Borussia Mönchengladbach: André Schubert: Kursbester für den Klassenschlechtesten
André Schubert soll bei Borussia Mönchengladbach den Übergang nach der Ära Favre moderieren. Vor seinem Bundesligadebüt gegen Augsburg gibt er sich aufgeräumt und klar strukturiert.
Mehmet Scholl hat das Publikum in seiner aktiven Zeit als Fußballer nicht nur mit seinen Fähigkeiten auf dem Platz unterhalten, ihm sind auch immer wieder mal abseits des Rasens ein paar rhetorische Hackentricks geglückt. Es ist auch noch nicht lange her, dass Scholl den deutschen Wortschatz um den Begriff „Kursbestergesicht“ bereichert hat. Kursbestergesichter sind für ihn die Streber im Trainerlehrgang, die zwar über wenig praktische Erfahrung als Fußballprofi, dafür aber über umso mehr theoretisches Wissen verfügen. Bei Mehmet Scholl verhält es sich genau umgekehrt, deshalb mag er die Kursbestergesichter offenbar nicht besonders. Ob man aus seiner Antipathie allerdings auch Rückschlüsse auf die fachlichen Qualitäten eines Trainers ziehen kann, ist eine andere Frage.
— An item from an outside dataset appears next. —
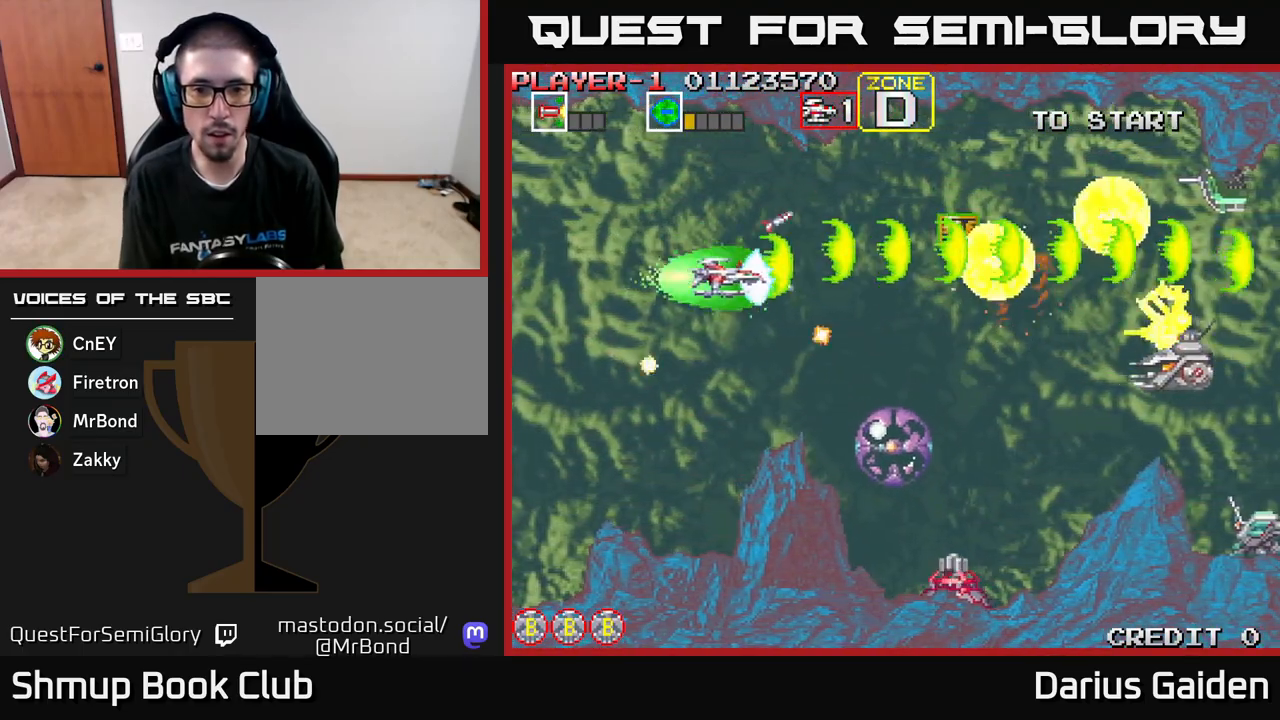
{"buttons": ["R2", "DPAD_RIGHT"], "left_stick": "center", "events": [[33, "DPAD_RIGHT", "up"], [83, "DPAD_LEFT", "down"], [117, "DPAD_DOWN", "up"], [217, "DPAD_DOWN", "down"], [350, "DPAD_LEFT", "up"], [450, "DPAD_RIGHT", "down"], [467, "DPAD_DOWN", "up"]]}
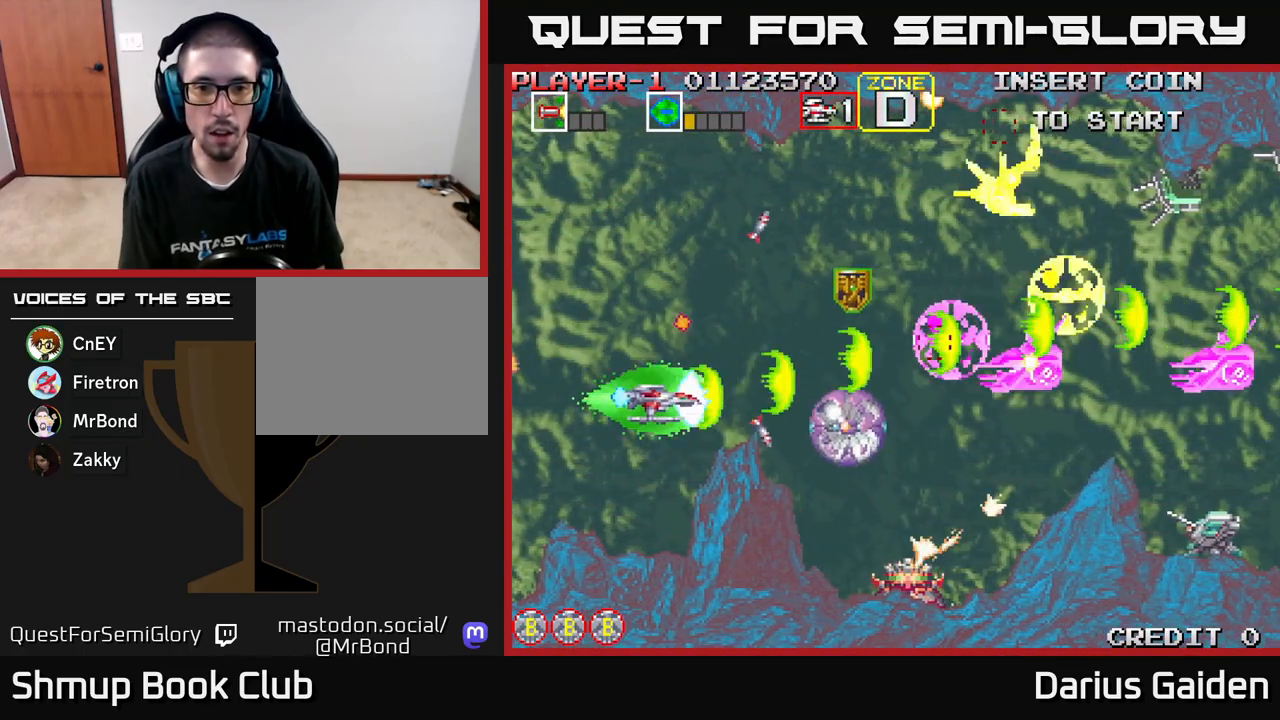
{"buttons": ["R2", "DPAD_LEFT"], "left_stick": "center", "events": [[83, "DPAD_UP", "down"], [133, "DPAD_RIGHT", "up"], [150, "DPAD_UP", "up"], [217, "DPAD_LEFT", "down"]]}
Bei Borussia Mönchengladbach haben sie jetzt auch ein Kursbestergesicht in leitender Position. Es gehört André Schubert, der bis Montag als Trainer der U 23 ein Leben fernab des öffentlichen Interesses geführt hat – bis ihm die Aufgabe übertragen wurde, als Nachfolger des zurückgetretenen Lucien Favre übergangsweise die Gladbacher Profis zu betreuen. Schubert hat den Trainerlehrgang 2004 als Kursbester abgeschlossen und anschließend unter anderem die Zweitligisten Paderborn und St. Pauli trainiert.
Am Dienstag hatte Schubert bei der üblichen Spieltagspressekonferenz seinen ersten Auftritt in neuer Funktion, und eins konnte man ihm dabei sicher nicht vorwerfen: dass er besonders streberhaft gewirkt hätte. Der 44-Jährige hat auch der Versuchung widerstanden, die neue Aufgabe zur großen persönlichen Chance umzudeuten, sich für eine dauerhafte Beschäftigung als Cheftrainer zu empfehlen. Es gibt in dieser Frage eine klare Absprache mit der Klubführung: Schubert ist und bleibt der Mann für den Übergang – bis Sportdirektor Max Eberl einen passenden Nachfolger für Favre gefunden hat. Das heißt allerdings nicht zwingend, dass André Schubert nur ein paar Tage als Ersthelfer einspringen muss. Sportdirektor Eberl geht von einer komplizierten Trainersuche aus; er wollte nicht einmal ausschließen, dass sich die Angelegenheit bis zur Winterpause hinziehen könnte.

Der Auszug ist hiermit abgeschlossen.